| WHAT IS EXPECTED |
Copy out every record below, word for word.

| DATASET RECORDS |
********
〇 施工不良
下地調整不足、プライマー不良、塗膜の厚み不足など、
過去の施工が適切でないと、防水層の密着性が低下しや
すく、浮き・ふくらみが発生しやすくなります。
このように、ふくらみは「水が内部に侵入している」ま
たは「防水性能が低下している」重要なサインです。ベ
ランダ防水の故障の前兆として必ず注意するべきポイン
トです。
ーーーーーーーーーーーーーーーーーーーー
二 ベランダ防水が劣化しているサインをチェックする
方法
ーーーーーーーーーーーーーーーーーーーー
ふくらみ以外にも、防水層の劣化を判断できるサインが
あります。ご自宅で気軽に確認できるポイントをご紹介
********
| RESPONSE |
〇 施工不良
下地調整不足、プライマー不良、塗膜の厚み不足など、
過去の施工が適切でないと、防水層の密着性が低下しや
すく、浮き・ふくらみが発生しやすくなります。
このように、ふくらみは「水が内部に侵入している」ま
たは「防水性能が低下している」重要なサインです。ベ
ランダ防水の故障の前兆として必ず注意するべきポイン
トです。
ーーーーーーーーーーーーーーーーーーーー
二 ベランダ防水が劣化しているサインをチェックする
方法
ーーーーーーーーーーーーーーーーーーーー
ふくらみ以外にも、防水層の劣化を判断できるサインが
あります。ご自宅で気軽に確認できるポイントをご紹介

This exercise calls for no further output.